Feel free to check out the AF Nurse 2013 Thread to speak to others currently in the selection process. For some it's been a year of work just to make it to selection. I only started the process in October, and I'm rushing to complete my packet before the January submission deadline for a February board.
- Dec 4, '12 by waisy92Rwagner-
My husband and I are both dual mil enlisted so this is right up my alley! Things are a little different if you are commissioned mil to mil but since once of you is enlisted it should be a little bit the same.
The AF likes keeping families together. 80% of dual mil couples are stationed together. The other 20% are couples that are either in different branches of eachother, or simply because their AFSC's cannot be stationed anywhere since they are limited.

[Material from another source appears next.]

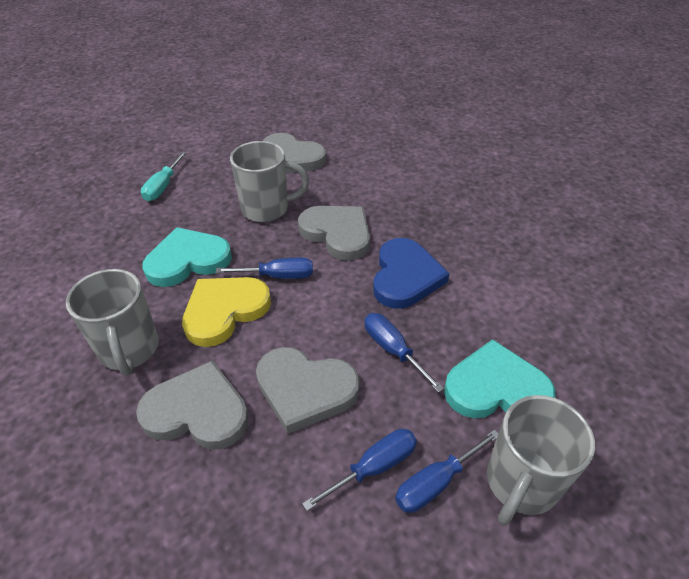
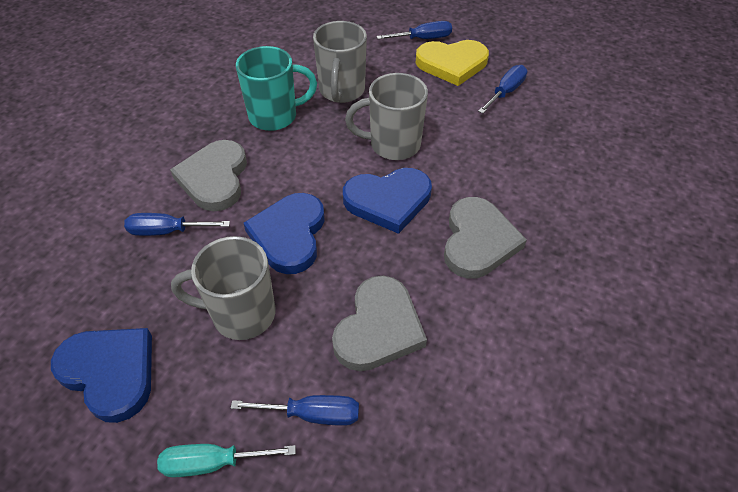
blue heart: 1 -> 3
grey heart: 4 -> 3
turquoise heart: 2 -> 0
turquoise mug: 0 -> 1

What will happen most likely: Since you will be the officer you may take priority and your husband will have to follow you. IF your job is offered at his base, they might just move you there instead of moving him to where you are at a new base just to save money and it makes more sense. If your job IS NOT available there, they will move your husband to you (unless he has not fulfilled his time on station requirements, which is 1 year stateside for join spouse applicants.)
Here is how it went for my husband and I.

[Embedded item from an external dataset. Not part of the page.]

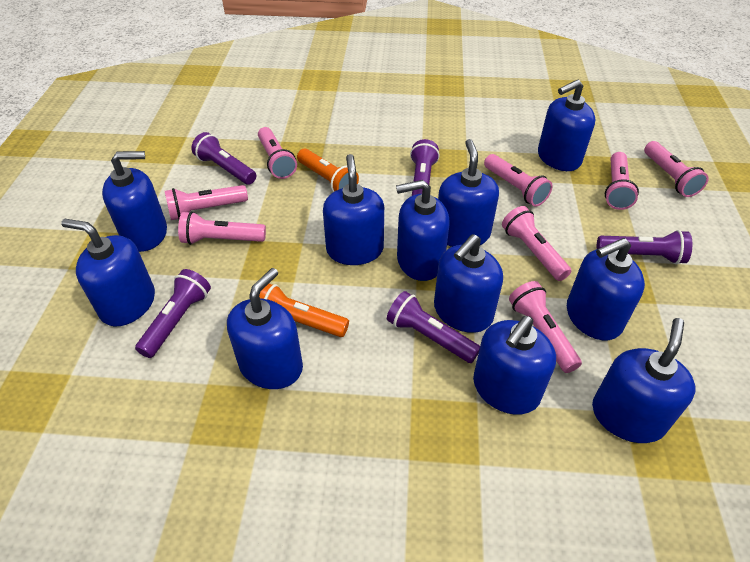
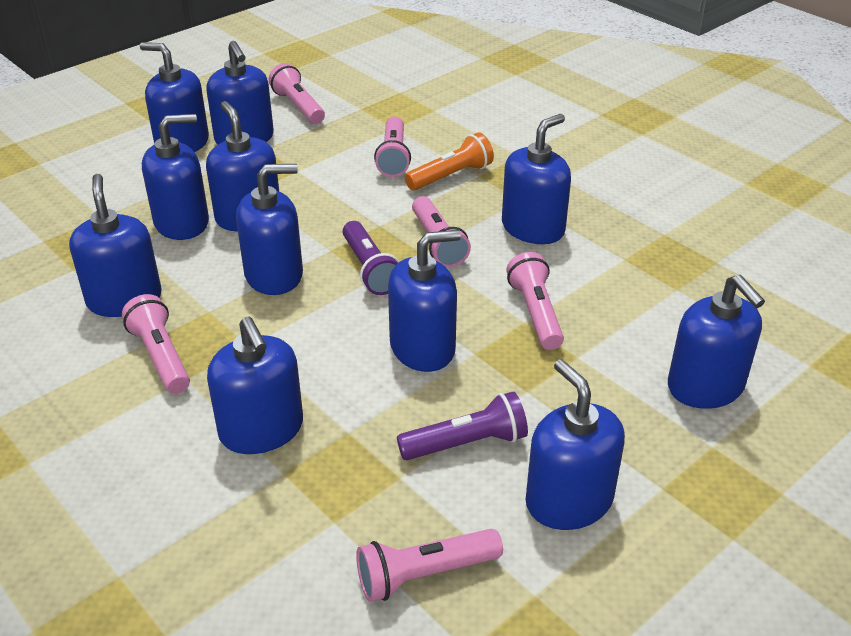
orange flashlight: 2 -> 1
pink flashlight: 8 -> 6
purple flashlight: 5 -> 2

We both got married (June 2012) at different bases. Myself in North Dakota, him in Italy. My one year in ND was May 2012, so I was fully able to pack up and leave since my AFSC was needed at his base. He got to Italy in Nov 2011 plus his AFSC wasn't at my base so HE COULDN'T MOVE. Only one person needs to be qualified for join spouse, not both. It's a lot easier if you both have common jobs.

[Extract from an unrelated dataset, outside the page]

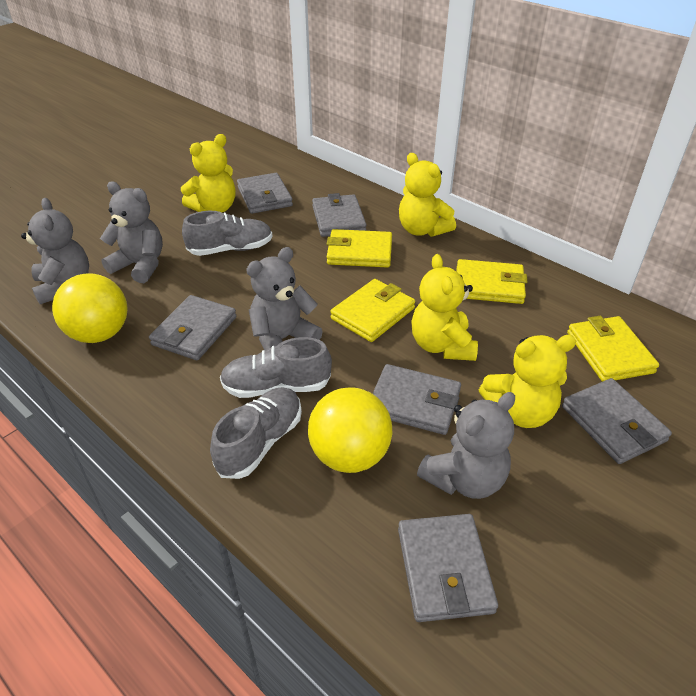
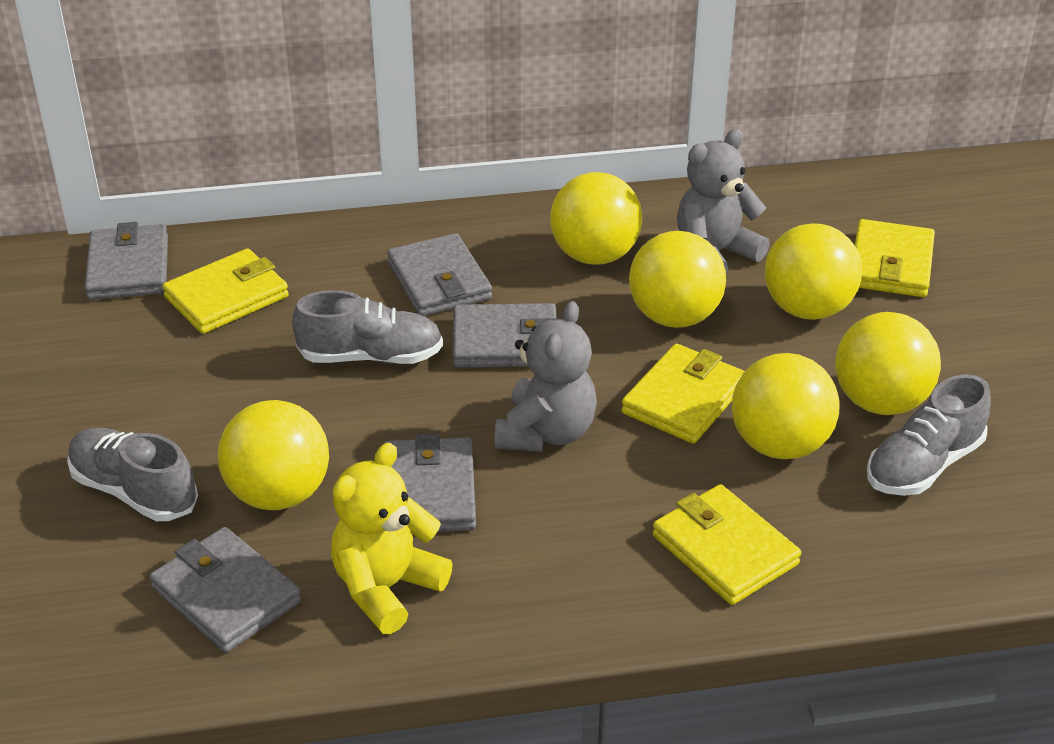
grey teddy bear: 4 -> 2
grey wallet: 6 -> 5
yellow ball: 2 -> 6
yellow teddy bear: 4 -> 1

Sometimes you will get lucky and your units won't deploy you at different times. I know a couple mil to mil spouses that would either deploy together to the same location, or not deploy at all. My husband and I are both on days and our units are pretty supportive. You won't get this everywhere you go though.
If you happen to be separated from your husband at any time, just take it day by day. I was away from mine for a year, it never gets easy but it's worth it. Good luck!
- Dec 20, '12 by romaniamMy husband is active duty Army enlisted and I applied to the Air Force with the plan of my husband separating from the Army upon my entry into the Air Force? However, due to circumstances my husband reenlisted and I was not planning on going military anymore.Long story short, I didn't pull my app in time, was accepted to go but to a different duty station than my husband. But the AF has since changed my duty station so that we can be together. But that's because my job description was there.As far as deployments, I don't know. My husbands new job will not be deplorable, thankfully.So basically, it all just depends on your individual situations. But it never hurts to ask what is possible. And once you commit to the military, be prepared for anything because, as you know, their needs come first.